What is needed: Pull every line of the listing below and write each one out again without changing a single character.

Information supplied:
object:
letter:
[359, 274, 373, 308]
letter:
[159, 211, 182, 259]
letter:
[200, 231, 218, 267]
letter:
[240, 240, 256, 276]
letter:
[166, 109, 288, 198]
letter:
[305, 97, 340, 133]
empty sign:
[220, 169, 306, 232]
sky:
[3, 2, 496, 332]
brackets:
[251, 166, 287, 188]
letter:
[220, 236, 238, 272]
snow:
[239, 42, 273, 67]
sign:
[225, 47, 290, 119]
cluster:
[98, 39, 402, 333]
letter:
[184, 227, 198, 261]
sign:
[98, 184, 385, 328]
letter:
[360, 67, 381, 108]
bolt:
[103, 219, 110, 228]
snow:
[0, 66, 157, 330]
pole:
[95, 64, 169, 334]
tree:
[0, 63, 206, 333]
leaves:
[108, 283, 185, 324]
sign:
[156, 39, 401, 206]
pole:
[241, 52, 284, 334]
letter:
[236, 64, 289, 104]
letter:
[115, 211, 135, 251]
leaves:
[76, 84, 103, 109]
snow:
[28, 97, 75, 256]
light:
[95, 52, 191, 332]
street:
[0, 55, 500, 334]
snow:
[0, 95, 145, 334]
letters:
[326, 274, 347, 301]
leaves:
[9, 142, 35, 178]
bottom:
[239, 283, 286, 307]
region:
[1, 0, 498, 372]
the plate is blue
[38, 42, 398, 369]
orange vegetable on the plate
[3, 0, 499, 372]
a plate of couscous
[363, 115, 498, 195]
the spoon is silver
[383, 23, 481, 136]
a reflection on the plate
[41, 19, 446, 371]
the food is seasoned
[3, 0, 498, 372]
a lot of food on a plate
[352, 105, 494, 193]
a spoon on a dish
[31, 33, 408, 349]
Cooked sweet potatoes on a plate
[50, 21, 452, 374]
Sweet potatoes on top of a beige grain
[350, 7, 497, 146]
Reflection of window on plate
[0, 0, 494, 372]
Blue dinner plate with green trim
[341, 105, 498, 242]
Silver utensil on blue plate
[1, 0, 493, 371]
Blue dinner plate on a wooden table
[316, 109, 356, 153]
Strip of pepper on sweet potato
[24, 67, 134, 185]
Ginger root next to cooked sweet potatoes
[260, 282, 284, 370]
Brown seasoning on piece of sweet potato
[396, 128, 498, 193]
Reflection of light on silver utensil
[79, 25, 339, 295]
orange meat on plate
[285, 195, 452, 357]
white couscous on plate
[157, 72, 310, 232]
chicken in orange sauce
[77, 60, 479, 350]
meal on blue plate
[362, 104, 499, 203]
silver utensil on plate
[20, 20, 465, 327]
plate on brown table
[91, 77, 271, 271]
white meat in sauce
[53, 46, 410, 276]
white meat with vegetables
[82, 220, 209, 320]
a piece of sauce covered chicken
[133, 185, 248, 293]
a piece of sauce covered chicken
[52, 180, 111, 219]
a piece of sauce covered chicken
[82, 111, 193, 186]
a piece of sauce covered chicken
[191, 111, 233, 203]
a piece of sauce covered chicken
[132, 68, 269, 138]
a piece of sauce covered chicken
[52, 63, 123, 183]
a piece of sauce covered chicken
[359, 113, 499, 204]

Exercise result:
object:
letter:
[359, 274, 373, 308]
letter:
[159, 211, 182, 259]
letter:
[200, 231, 218, 267]
letter:
[240, 240, 256, 276]
letter:
[166, 109, 288, 198]
letter:
[305, 97, 340, 133]
empty sign:
[220, 169, 306, 232]
sky:
[3, 2, 496, 332]
brackets:
[251, 166, 287, 188]
letter:
[220, 236, 238, 272]
snow:
[239, 42, 273, 67]
sign:
[225, 47, 290, 119]
cluster:
[98, 39, 402, 333]
letter:
[184, 227, 198, 261]
sign:
[98, 184, 385, 328]
letter:
[360, 67, 381, 108]
bolt:
[103, 219, 110, 228]
snow:
[0, 66, 157, 330]
pole:
[95, 64, 169, 334]
tree:
[0, 63, 206, 333]
leaves:
[108, 283, 185, 324]
sign:
[156, 39, 401, 206]
pole:
[241, 52, 284, 334]
letter:
[236, 64, 289, 104]
letter:
[115, 211, 135, 251]
leaves:
[76, 84, 103, 109]
snow:
[28, 97, 75, 256]
light:
[95, 52, 191, 332]
street:
[0, 55, 500, 334]
snow:
[0, 95, 145, 334]
letters:
[326, 274, 347, 301]
leaves:
[9, 142, 35, 178]
bottom:
[239, 283, 286, 307]
region:
[1, 0, 498, 372]
the plate is blue
[38, 42, 398, 369]
orange vegetable on the plate
[3, 0, 499, 372]
a plate of couscous
[363, 115, 498, 195]
the spoon is silver
[383, 23, 481, 136]
a reflection on the plate
[41, 19, 446, 371]
the food is seasoned
[3, 0, 498, 372]
a lot of food on a plate
[352, 105, 494, 193]
a spoon on a dish
[31, 33, 408, 349]
Cooked sweet potatoes on a plate
[50, 21, 452, 374]
Sweet potatoes on top of a beige grain
[350, 7, 497, 146]
Reflection of window on plate
[0, 0, 494, 372]
Blue dinner plate with green trim
[341, 105, 498, 242]
Silver utensil on blue plate
[1, 0, 493, 371]
Blue dinner plate on a wooden table
[316, 109, 356, 153]
Strip of pepper on sweet potato
[24, 67, 134, 185]
Ginger root next to cooked sweet potatoes
[260, 282, 284, 370]
Brown seasoning on piece of sweet potato
[396, 128, 498, 193]
Reflection of light on silver utensil
[79, 25, 339, 295]
orange meat on plate
[285, 195, 452, 357]
white couscous on plate
[157, 72, 310, 232]
chicken in orange sauce
[77, 60, 479, 350]
meal on blue plate
[362, 104, 499, 203]
silver utensil on plate
[20, 20, 465, 327]
plate on brown table
[91, 77, 271, 271]
white meat in sauce
[53, 46, 410, 276]
white meat with vegetables
[82, 220, 209, 320]
a piece of sauce covered chicken
[133, 185, 248, 293]
a piece of sauce covered chicken
[52, 180, 111, 219]
a piece of sauce covered chicken
[82, 111, 193, 186]
a piece of sauce covered chicken
[191, 111, 233, 203]
a piece of sauce covered chicken
[132, 68, 269, 138]
a piece of sauce covered chicken
[52, 63, 123, 183]
a piece of sauce covered chicken
[359, 113, 499, 204]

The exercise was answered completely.